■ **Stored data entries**
——————————

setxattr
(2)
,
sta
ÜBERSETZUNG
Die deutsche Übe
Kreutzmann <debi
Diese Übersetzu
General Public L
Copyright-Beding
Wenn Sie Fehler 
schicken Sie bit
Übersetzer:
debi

——————————

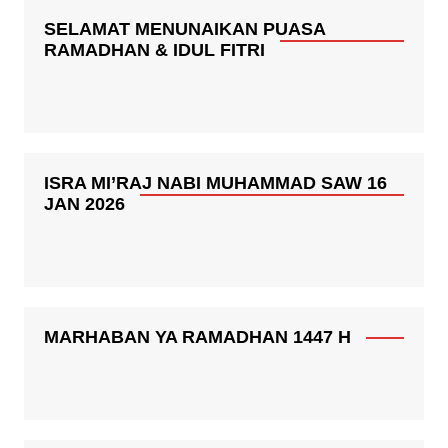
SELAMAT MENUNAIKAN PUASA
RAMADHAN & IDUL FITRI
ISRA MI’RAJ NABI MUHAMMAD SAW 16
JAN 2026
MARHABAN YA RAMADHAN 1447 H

——————————

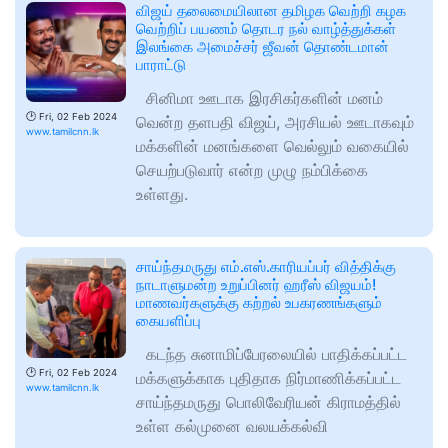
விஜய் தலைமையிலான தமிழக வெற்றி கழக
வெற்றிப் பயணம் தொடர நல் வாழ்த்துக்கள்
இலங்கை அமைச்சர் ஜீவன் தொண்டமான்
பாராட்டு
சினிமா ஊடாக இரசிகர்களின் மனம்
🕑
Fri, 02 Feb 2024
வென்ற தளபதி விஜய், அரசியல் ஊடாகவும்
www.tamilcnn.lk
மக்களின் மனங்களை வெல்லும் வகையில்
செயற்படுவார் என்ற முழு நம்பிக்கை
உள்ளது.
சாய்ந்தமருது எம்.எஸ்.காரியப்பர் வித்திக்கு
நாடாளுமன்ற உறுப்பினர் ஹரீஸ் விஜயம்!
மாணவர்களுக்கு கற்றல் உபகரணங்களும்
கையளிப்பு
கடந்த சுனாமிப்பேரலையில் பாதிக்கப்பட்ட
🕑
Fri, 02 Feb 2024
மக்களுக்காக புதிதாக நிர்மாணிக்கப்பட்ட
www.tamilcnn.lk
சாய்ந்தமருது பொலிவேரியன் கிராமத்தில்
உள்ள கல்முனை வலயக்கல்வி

——————————

■ **ASSIGNED TASK**
Convert the rows running from the line that contains "விஜய் தலைமையிலான தமிழக வெற்றி கழக" through the line that contains "உள்ள கல்முனை வலயக்கல்வி", both ends included, into a JSON list of strings with one string per line, leaving out blank lines.

■ **TASK RESPONSE**
[
  "விஜய் தலைமையிலான தமிழக வெற்றி கழக",
  "வெற்றிப் பயணம் தொடர நல் வாழ்த்துக்கள்",
  "இலங்கை அமைச்சர் ஜீவன் தொண்டமான்",
  "பாராட்டு",
  "சினிமா ஊடாக இரசிகர்களின் மனம்",
  "🕑",
  "Fri, 02 Feb 2024",
  "வென்ற தளபதி விஜய், அரசியல் ஊடாகவும்",
  "www.tamilcnn.lk",
  "மக்களின் மனங்களை வெல்லும் வகையில்",
  "செயற்படுவார் என்ற முழு நம்பிக்கை",
  "உள்ளது.",
  "சாய்ந்தமருது எம்.எஸ்.காரியப்பர் வித்திக்கு",
  "நாடாளுமன்ற உறுப்பினர் ஹரீஸ் விஜயம்!",
  "மாணவர்களுக்கு கற்றல் உபகரணங்களும்",
  "கையளிப்பு",
  "கடந்த சுனாமிப்பேரலையில் பாதிக்கப்பட்ட",
  "🕑",
  "Fri, 02 Feb 2024",
  "மக்களுக்காக புதிதாக நிர்மாணிக்கப்பட்ட",
  "www.tamilcnn.lk",
  "சாய்ந்தமருது பொலிவேரியன் கிராமத்தில்",
  "உள்ள கல்முனை வலயக்கல்வி"
]